Rafael: –Deja a mi mami, no seas malo, ¡déjala!

Los gritos del niño y los gemidos de Irasema alborotan a los perros de junto. A sus desaforados ladridos se suman las protestas de Sandra, su dueña: Sandra: –Por Dios santo, ¡cálmese ya!

Erasto: –Usted no se meta porque voy y le rompo la cara.

Sandra: –Sí, ¡cómo no! Sépase que no le tengo miedo. Estaré sola, pero no manca: si viene a molestarme le juro que le va a pesar.

III

En medio del desorden y la penumbra, con grandes esfuerzos, Irasema logra ponerse de pie. Rafael se acerca llorando, la toma de la mano y la observa:

Rafael: –Mami, tienes sangre en la boca. ¿Te duele mucho? (Ella niega con la cabeza.) ¿No? Entonces ¿por qué sigues llorando?

Irasema: –Por todo. Tu padre se ha vuelto loco.

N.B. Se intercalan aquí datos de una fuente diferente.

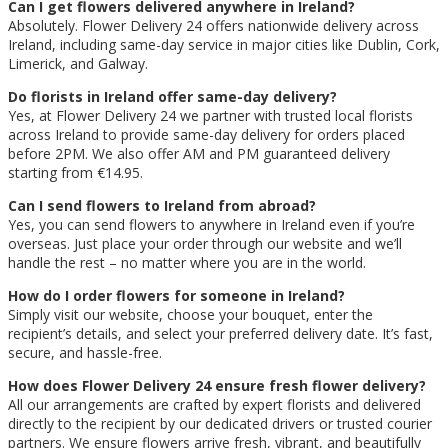
Can I get flowers delivered anywhere in Ireland?
Absolutely. Flower Delivery 24 offers nationwide delivery across
Ireland, including same-day service in major cities like Dublin, Cork,
Limerick, and Galway.
Do florists in Ireland offer same-day delivery?
Yes, at Flower Delivery 24 we partner with trusted local florists
across Ireland to provide same-day delivery for orders placed
before 2PM. We also offer AM and PM guaranteed delivery
starting from €14.95.
Can I send flowers to Ireland from abroad?
Yes, you can send flowers to anywhere in Ireland even if you’re
overseas. Just place your order through our website and we’ll
handle the rest – no matter where you are in the world.
How do I order flowers for someone in Ireland?
Simply visit our website, choose your bouquet, enter the
recipient’s details, and select your preferred delivery date. It’s fast,
secure, and hassle-free.
How does Flower Delivery 24 ensure fresh flower delivery?
All our arrangements are crafted by expert florists and delivered
directly to the recipient by our dedicated drivers or trusted courier
partners. We ensure flowers arrive fresh, vibrant, and beautifully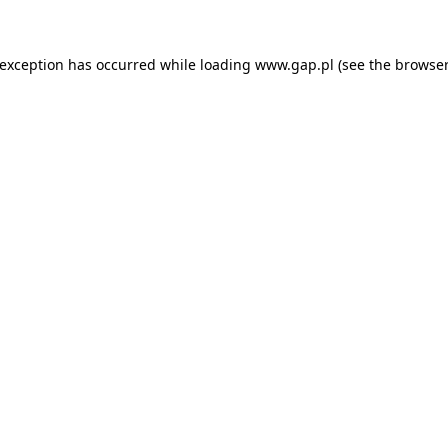
e exception has occurred
while loading
www.gap.pl
(see the browser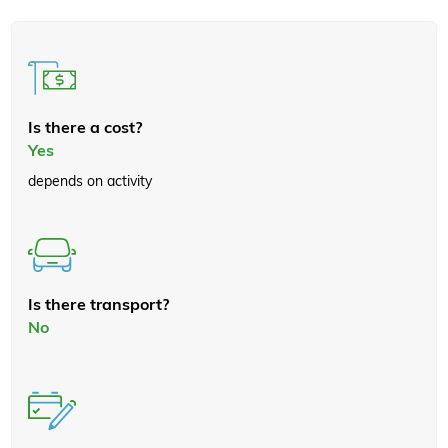
Is there a cost?
Yes
depends on activity
Is there transport?
No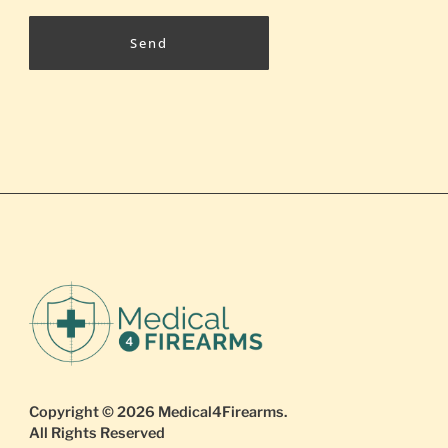
Send
Copyright © 2026
Medical4Firearms
.
All Rights Reserved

Rafael: –Mamá, le tengo miedo. ¡Vámonos! Irasema: –¿Adónde, mi amor? Además, ya sabes que no podemos salir.

Rafael: –¿A fuerza tenemos que quedarnos aquí con él?

Irasema: –No hay otro remedio.

Rafael: –Si vuele a apegarte, voy a matarlo con un cuchillo.

Irasema: –No vuelvas a decir eso. Él es tu padre.

Rafael (con los puños cerrados): –Pero lo odio, lo odio con todo mi corazón.

Irasema gime desolada: sabe que su hijo no miente.